*** Begin section ***
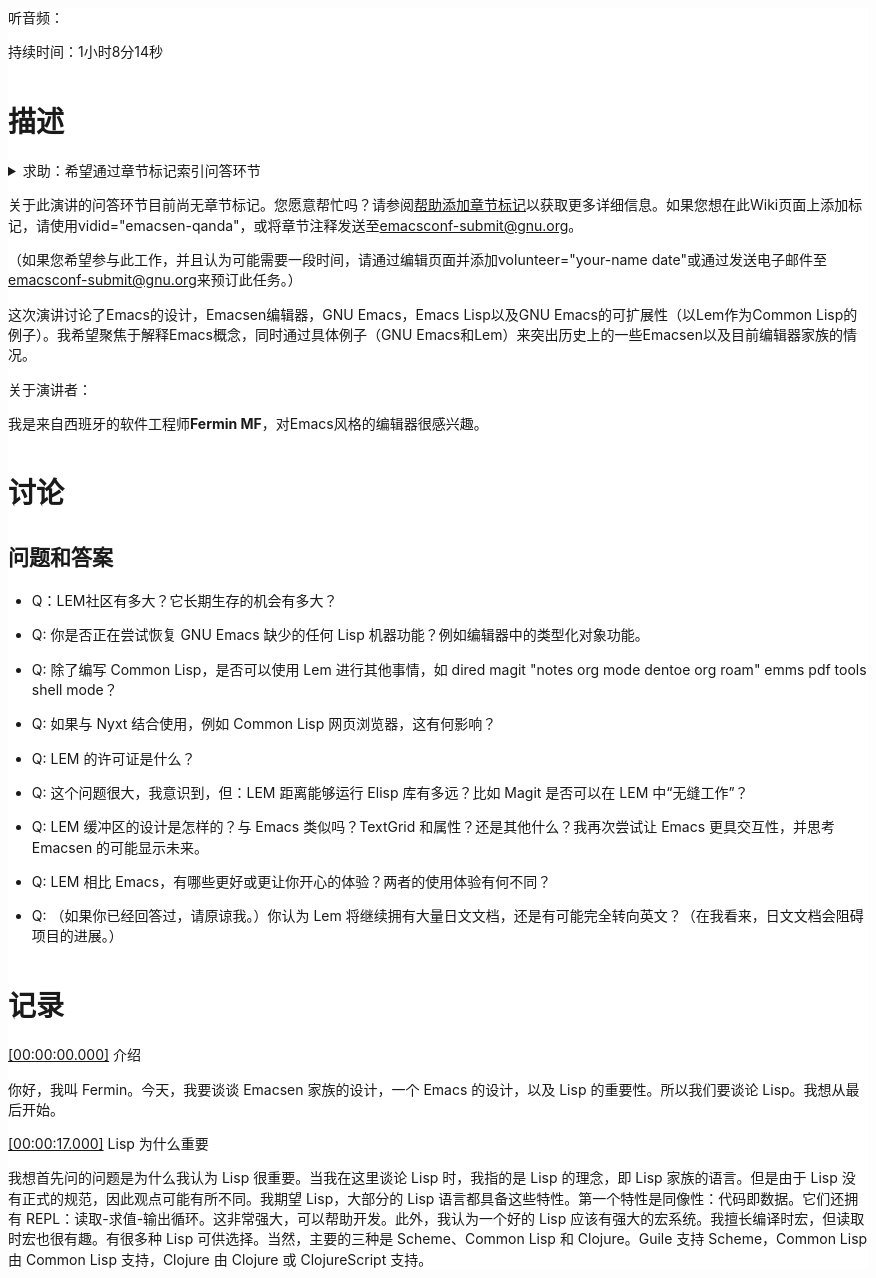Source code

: 听音频：

持续时间：1小时8分14秒

# 描述

<details class="help"><summary>求助：希望通过章节标记索引问答环节</summary></details>

关于此演讲的问答环节目前尚无章节标记。您愿意帮忙吗？请参阅[帮助添加章节标记](../../../help_with_chapter_markers/)以获取更多详细信息。如果您想在此Wiki页面上添加标记，请使用vidid="emacsen-qanda"，或将章节注释发送至[emacsconf-submit@gnu.org](mailto:emacsconf-submit@gnu.org)。

（如果您希望参与此工作，并且认为可能需要一段时间，请通过编辑页面并添加volunteer="your-name date"或通过发送电子邮件至[emacsconf-submit@gnu.org](mailto:emacsconf-submit@gnu.org)来预订此任务。）

这次演讲讨论了Emacs的设计，Emacsen编辑器，GNU Emacs，Emacs Lisp以及GNU Emacs的可扩展性（以Lem作为Common Lisp的例子）。我希望聚焦于解释Emacs概念，同时通过具体例子（GNU Emacs和Lem）来突出历史上的一些Emacsen以及目前编辑器家族的情况。

关于演讲者：

我是来自西班牙的软件工程师**Fermin MF**，对Emacs风格的编辑器很感兴趣。

# 讨论

## 问题和答案

+   Q：LEM社区有多大？它长期生存的机会有多大？

+   Q: 你是否正在尝试恢复 GNU Emacs 缺少的任何 Lisp 机器功能？例如编辑器中的类型化对象功能。

+   Q: 除了编写 Common Lisp，是否可以使用 Lem 进行其他事情，如 dired magit "notes org mode dentoe org roam" emms pdf tools shell mode？

+   Q: 如果与 Nyxt 结合使用，例如 Common Lisp 网页浏览器，这有何影响？

+   Q: LEM 的许可证是什么？

+   Q: 这个问题很大，我意识到，但：LEM 距离能够运行 Elisp 库有多远？比如 Magit 是否可以在 LEM 中“无缝工作”？

+   Q: LEM 缓冲区的设计是怎样的？与 Emacs 类似吗？TextGrid 和属性？还是其他什么？我再次尝试让 Emacs 更具交互性，并思考 Emacsen 的可能显示未来。

+   Q: LEM 相比 Emacs，有哪些更好或更让你开心的体验？两者的使用体验有何不同？

+   Q: （如果你已经回答过，请原谅我。）你认为 Lem 将继续拥有大量日文文档，还是有可能完全转向英文？（在我看来，日文文档会阻碍项目的进展。）

# 记录

[[00:00:00.000]](#mainVideo-emacsen) 介绍

你好，我叫 Fermin。今天，我要谈谈 Emacsen 家族的设计，一个 Emacs 的设计，以及 Lisp 的重要性。所以我们要谈论 Lisp。我想从最后开始。

[[00:00:17.000]](#mainVideo-emacsen) Lisp 为什么重要

我想首先问的问题是为什么我认为 Lisp 很重要。当我在这里谈论 Lisp 时，我指的是 Lisp 的理念，即 Lisp 家族的语言。但是由于 Lisp 没有正式的规范，因此观点可能有所不同。我期望 Lisp，大部分的 Lisp 语言都具备这些特性。第一个特性是同像性：代码即数据。它们还拥有 REPL：读取-求值-输出循环。这非常强大，可以帮助开发。此外，我认为一个好的 Lisp 应该有强大的宏系统。我擅长编译时宏，但读取时宏也很有趣。有很多种 Lisp 可供选择。当然，主要的三种是 Scheme、Common Lisp 和 Clojure。Guile 支持 Scheme，Common Lisp 由 Common Lisp 支持，Clojure 由 Clojure 或 ClojureScript 支持。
*** End section ***
Only the lines above starting at the line that holds "我是来自西班牙的软件工程师*" and ending at the line that holds "[[00:00:17.000]](#mainVideo-emacsen) Lisp 为什么重要" are to be repeated, exactly and in full.

我是来自西班牙的软件工程师**Fermin MF**，对Emacs风格的编辑器很感兴趣。

# 讨论

## 问题和答案

+   Q：LEM社区有多大？它长期生存的机会有多大？

+   Q: 你是否正在尝试恢复 GNU Emacs 缺少的任何 Lisp 机器功能？例如编辑器中的类型化对象功能。

+   Q: 除了编写 Common Lisp，是否可以使用 Lem 进行其他事情，如 dired magit "notes org mode dentoe org roam" emms pdf tools shell mode？

+   Q: 如果与 Nyxt 结合使用，例如 Common Lisp 网页浏览器，这有何影响？

+   Q: LEM 的许可证是什么？

+   Q: 这个问题很大，我意识到，但：LEM 距离能够运行 Elisp 库有多远？比如 Magit 是否可以在 LEM 中“无缝工作”？

+   Q: LEM 缓冲区的设计是怎样的？与 Emacs 类似吗？TextGrid 和属性？还是其他什么？我再次尝试让 Emacs 更具交互性，并思考 Emacsen 的可能显示未来。

+   Q: LEM 相比 Emacs，有哪些更好或更让你开心的体验？两者的使用体验有何不同？

+   Q: （如果你已经回答过，请原谅我。）你认为 Lem 将继续拥有大量日文文档，还是有可能完全转向英文？（在我看来，日文文档会阻碍项目的进展。）

# 记录

[[00:00:00.000]](#mainVideo-emacsen) 介绍

你好，我叫 Fermin。今天，我要谈谈 Emacsen 家族的设计，一个 Emacs 的设计，以及 Lisp 的重要性。所以我们要谈论 Lisp。我想从最后开始。

[[00:00:17.000]](#mainVideo-emacsen) Lisp 为什么重要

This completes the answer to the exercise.